TASK DESCRIPTION
From the first line to the last, repeat the data below exactly.

(EXERCISE DATA)

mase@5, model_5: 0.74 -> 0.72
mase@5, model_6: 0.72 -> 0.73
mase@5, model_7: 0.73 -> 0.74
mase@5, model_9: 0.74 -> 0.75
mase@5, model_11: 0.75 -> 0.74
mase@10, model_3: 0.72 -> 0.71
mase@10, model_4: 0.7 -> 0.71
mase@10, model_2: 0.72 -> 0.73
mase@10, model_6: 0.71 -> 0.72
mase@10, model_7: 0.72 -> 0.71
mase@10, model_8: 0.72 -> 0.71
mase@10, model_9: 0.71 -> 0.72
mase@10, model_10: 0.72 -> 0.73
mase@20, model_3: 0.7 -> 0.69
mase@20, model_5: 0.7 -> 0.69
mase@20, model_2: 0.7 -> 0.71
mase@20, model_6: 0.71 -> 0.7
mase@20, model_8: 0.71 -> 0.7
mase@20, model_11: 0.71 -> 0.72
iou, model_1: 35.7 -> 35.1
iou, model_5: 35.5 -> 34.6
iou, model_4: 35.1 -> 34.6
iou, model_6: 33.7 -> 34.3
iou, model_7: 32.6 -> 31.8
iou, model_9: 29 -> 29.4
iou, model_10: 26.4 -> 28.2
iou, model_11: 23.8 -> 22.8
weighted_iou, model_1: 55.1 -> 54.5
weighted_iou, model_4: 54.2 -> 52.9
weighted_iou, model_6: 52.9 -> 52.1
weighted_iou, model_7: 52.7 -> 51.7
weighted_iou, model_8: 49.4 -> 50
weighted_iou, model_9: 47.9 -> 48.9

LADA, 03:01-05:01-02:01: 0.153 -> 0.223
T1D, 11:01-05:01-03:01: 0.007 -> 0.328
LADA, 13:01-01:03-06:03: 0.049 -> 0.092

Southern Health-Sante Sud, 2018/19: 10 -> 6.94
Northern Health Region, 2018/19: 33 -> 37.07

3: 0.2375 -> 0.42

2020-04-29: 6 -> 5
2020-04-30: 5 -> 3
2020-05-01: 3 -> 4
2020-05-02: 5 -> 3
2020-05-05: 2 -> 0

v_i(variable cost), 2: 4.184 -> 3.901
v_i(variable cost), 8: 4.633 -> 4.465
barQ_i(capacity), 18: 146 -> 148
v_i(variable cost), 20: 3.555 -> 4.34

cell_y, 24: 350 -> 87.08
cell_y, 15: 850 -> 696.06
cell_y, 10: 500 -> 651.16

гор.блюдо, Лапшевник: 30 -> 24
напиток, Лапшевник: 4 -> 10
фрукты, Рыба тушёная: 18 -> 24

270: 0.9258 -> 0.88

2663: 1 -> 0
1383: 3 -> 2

(End EXERCISE DATA)

TASK SOLUTION
mase@5, model_5: 0.74 -> 0.72
mase@5, model_6: 0.72 -> 0.73
mase@5, model_7: 0.73 -> 0.74
mase@5, model_9: 0.74 -> 0.75
mase@5, model_11: 0.75 -> 0.74
mase@10, model_3: 0.72 -> 0.71
mase@10, model_4: 0.7 -> 0.71
mase@10, model_2: 0.72 -> 0.73
mase@10, model_6: 0.71 -> 0.72
mase@10, model_7: 0.72 -> 0.71
mase@10, model_8: 0.72 -> 0.71
mase@10, model_9: 0.71 -> 0.72
mase@10, model_10: 0.72 -> 0.73
mase@20, model_3: 0.7 -> 0.69
mase@20, model_5: 0.7 -> 0.69
mase@20, model_2: 0.7 -> 0.71
mase@20, model_6: 0.71 -> 0.7
mase@20, model_8: 0.71 -> 0.7
mase@20, model_11: 0.71 -> 0.72
iou, model_1: 35.7 -> 35.1
iou, model_5: 35.5 -> 34.6
iou, model_4: 35.1 -> 34.6
iou, model_6: 33.7 -> 34.3
iou, model_7: 32.6 -> 31.8
iou, model_9: 29 -> 29.4
iou, model_10: 26.4 -> 28.2
iou, model_11: 23.8 -> 22.8
weighted_iou, model_1: 55.1 -> 54.5
weighted_iou, model_4: 54.2 -> 52.9
weighted_iou, model_6: 52.9 -> 52.1
weighted_iou, model_7: 52.7 -> 51.7
weighted_iou, model_8: 49.4 -> 50
weighted_iou, model_9: 47.9 -> 48.9

LADA, 03:01-05:01-02:01: 0.153 -> 0.223
T1D, 11:01-05:01-03:01: 0.007 -> 0.328
LADA, 13:01-01:03-06:03: 0.049 -> 0.092

Southern Health-Sante Sud, 2018/19: 10 -> 6.94
Northern Health Region, 2018/19: 33 -> 37.07

3: 0.2375 -> 0.42

2020-04-29: 6 -> 5
2020-04-30: 5 -> 3
2020-05-01: 3 -> 4
2020-05-02: 5 -> 3
2020-05-05: 2 -> 0

v_i(variable cost), 2: 4.184 -> 3.901
v_i(variable cost), 8: 4.633 -> 4.465
barQ_i(capacity), 18: 146 -> 148
v_i(variable cost), 20: 3.555 -> 4.34

cell_y, 24: 350 -> 87.08
cell_y, 15: 850 -> 696.06
cell_y, 10: 500 -> 651.16

гор.блюдо, Лапшевник: 30 -> 24
напиток, Лапшевник: 4 -> 10
фрукты, Рыба тушёная: 18 -> 24

270: 0.9258 -> 0.88

2663: 1 -> 0
1383: 3 -> 2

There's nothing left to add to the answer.